MID-specific flow-sorting

Beads were sorted using a BD Influx Cell Sorter (BD Biosciences, San Jose, CA) fitted with a 200 μm nozzle, operating at 9 psi pressure and 6.9 kHz, with a sort rate of 2000 events per second. Doublets were excluded by plotting forward scatter pulse area against forward scatter pulse width. Initially, gates were adjusted using the single-dye positive and negative control samples for each fluorophore followed by the multi-color negative control sample. Sorting of the true sample was done using linked gates to ensure that sorted beads were positively labeled with only one dye. Equal numbers of the different bead populations were flow-sorted into separate eppendorf tubes containing 100 μl PBSP. Since there are so many amplified DNA copies on each bead (e.g. thousands to millions) and the detection limit for most flow cytometer instruments is 10–100 florophores, the positive fluorescent labeling is orders of magnitude stronger than that from negative beads and can easily be distinguished from negative labeling.

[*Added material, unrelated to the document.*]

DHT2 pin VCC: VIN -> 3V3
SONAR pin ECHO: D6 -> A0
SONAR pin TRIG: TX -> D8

In a first experiment 7253 beads of each type were collected by flow-sorting. Due to the low frequency of Pacific Blue-labeled (MID1) beads, another sample was prepared by omitting the MID1 beads and collecting 42747 each of the MID2-, MID4- and MID5-positive beads. Aliquots of the sorted bead samples were re-analyzed for purity evaluation using a LSRFortessa cell analyzer (BD Biosciences).

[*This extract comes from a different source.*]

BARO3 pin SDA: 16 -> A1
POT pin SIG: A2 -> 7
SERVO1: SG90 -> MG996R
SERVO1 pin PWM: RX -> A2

Microscopy of labeled beads

Images of labeled beads were acquired using a Leica SP5 confocal microscope (Mannheim, Germany) equipped with a 10x objective.

Sample preparation and sequencing

Flow-sorted and ‘standard-enriched’ beads were sequenced using the GS FLX 454 (Roche) platform, according to the manufacturer’s instructions. To remove labeling probes from flow-sorted beads these were washed three times in 0.1M NaOH and then three times in 1xAB with centrifugation steps between washes, as described above. In previous publications we have demonstrated that alkali wash is sufficient to remove the fluorescent labeling10. Sequencing primer was annealed to the beads, then the ‘standard-enriched’ sample and the two flow-sorted samples were loaded onto separate lanes of a Picotiter plate and sequenced following the manufacturer’s instructions.